Smetana was to become an advocate of Liszt’s aesthetic principles for the remainder of his career and he famously told him to “Regard me as your most passionate supporter of our artistic direction who in word and deed stands for its holy truth and also works for its aims.” Smetana’s many instrumental works have clear programmatic content. Vltava (The Moldau), the second in the set of six symphonic tone poems Má Vlast (My Fatherland) and his String Quartet No. 1 in E minor, Z mého zivota (From My Life) are two of the most famous examples. While the symphonic works are clearly in the mold of Liszt, Smetana’s integration of a clear program into a work of chamber music (which at the time was usually thought of as “absolute music”) was truly revolutionary.
Smetana provided a very clear outline of the program of the string quartet (the first of five such written accounts) in a letter he wrote to his close friend Josef Srb-Debrnov in 1878:
“As regards my Quartet I gladly leave others to judge its style, and I shall not be in the least angry if this style does not find favor or is considered contrary to what was hitherto regarded as “quartet style.” I did not set out to write a quartet according to recipe or custom in the usual forms. I have already worked through particulars of the necessary forms as a young student of music theory so that for me they are completely familiar, and I understand them well enough.–For me the form of every composition is dictated by the subject itself and thus the Quartet, too, shaped its own form. My intention was to paint a tone picture of my life.
The first movement depicts my youthful leanings toward art, the Romantic atmosphere, the inexpressible yearning for something I could neither express nor define, and also a kind of warning of my future misfortune . . . The long insistent note in the finale owes its origin to this. It is the fateful ringing in my ears of the high-pitched tones which in 1874 announced the beginning of my deafness. I permitted myself this little joke, because it was so disastrous to me.
The second movement, a quasi- polka, brings to mind the joyful days of youth when I composed dance tunes and was known everywhere as a passionate lover of dancing.

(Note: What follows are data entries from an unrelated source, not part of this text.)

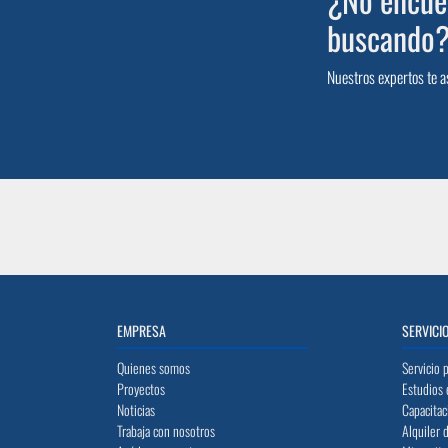
buscando
Nuestros expertos te a
EMPRESA
SERVICI
Quienes somos
Servicio 
Proyectos
Estudios 
Noticias
Capacitac
Trabaja con nosotros
Alquiler 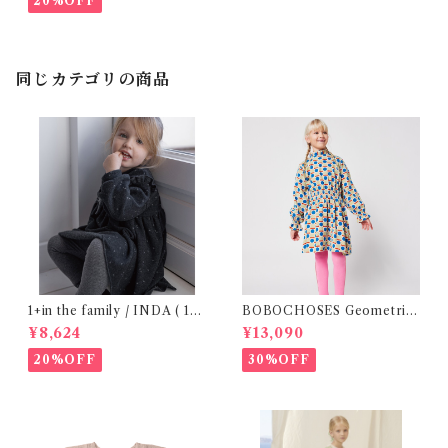
20%OFF
同じカテゴリの商品
1+in the family / INDA ( 12-
BOBOCHOSES Geometric
48m )
Scacs all over dress / 4-8Y
¥8,624
¥13,090
20%OFF
30%OFF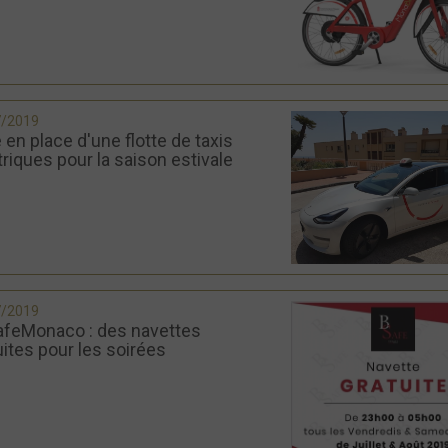
7/2019
 en place d'une flotte de taxis
triques pour la saison estivale
7/2019
feMonaco : des navettes
uites pour les soirées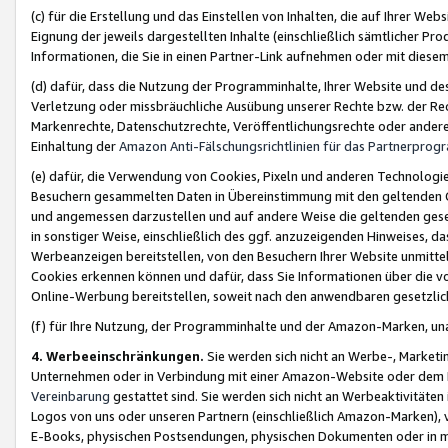
(c) für die Erstellung und das Einstellen von Inhalten, die auf Ihrer We
Eignung der jeweils dargestellten Inhalte (einschließlich sämtlicher 
Informationen, die Sie in einen Partner-Link aufnehmen oder mit diese
(d) dafür, dass die Nutzung der Programminhalte, Ihrer Website und des 
Verletzung oder missbräuchliche Ausübung unserer Rechte bzw. der Recht
Markenrechte, Datenschutzrechte, Veröffentlichungsrechte oder anderer
Einhaltung der
Amazon Anti-Fälschungsrichtlinien für das Partnerpro
(e) dafür, die Verwendung von Cookies, Pixeln und anderen Technologien
Besuchern gesammelten Daten in Übereinstimmung mit den geltenden Ge
und angemessen darzustellen und auf andere Weise die geltenden geset
in sonstiger Weise, einschließlich des ggf. anzuzeigenden Hinweises, d
Werbeanzeigen bereitstellen, von den Besuchern Ihrer Website unmitte
Cookies erkennen können und dafür, dass Sie Informationen über die v
Online-Werbung bereitstellen, soweit nach den anwendbaren gesetzlic
(f) für Ihre Nutzung, der Programminhalte und der Amazon-Marken, u
4. Werbeeinschränkungen.
Sie werden sich nicht an Werbe-, Market
Unternehmen oder in Verbindung mit einer Amazon-Website oder dem Pa
Vereinbarung
gestattet sind. Sie werden sich nicht an Werbeaktivitäten
Logos von uns oder unseren Partnern (einschließlich Amazon-Marken), 
E-Books, physischen Postsendungen, physischen Dokumenten oder in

The third movement . . . reminds me of the happiness of my first love, the girl who later became my first wife.
The fourth movement describes the discovery that I could treat national elements in music and my joy in following this path until it was checked by the catastrophe of the onset of my deafness, the outlook into the sad future, the tiny rays of hope of recovery, but remembering all the promise of my early career, a feeling of painful regret.
That is about the content of this composition, which, so to speak, is of a private character and therefore is deliberately written for four instruments. These [four] are to talk to each other in a narrow circle of friends of what has so momentously affected me. No more.”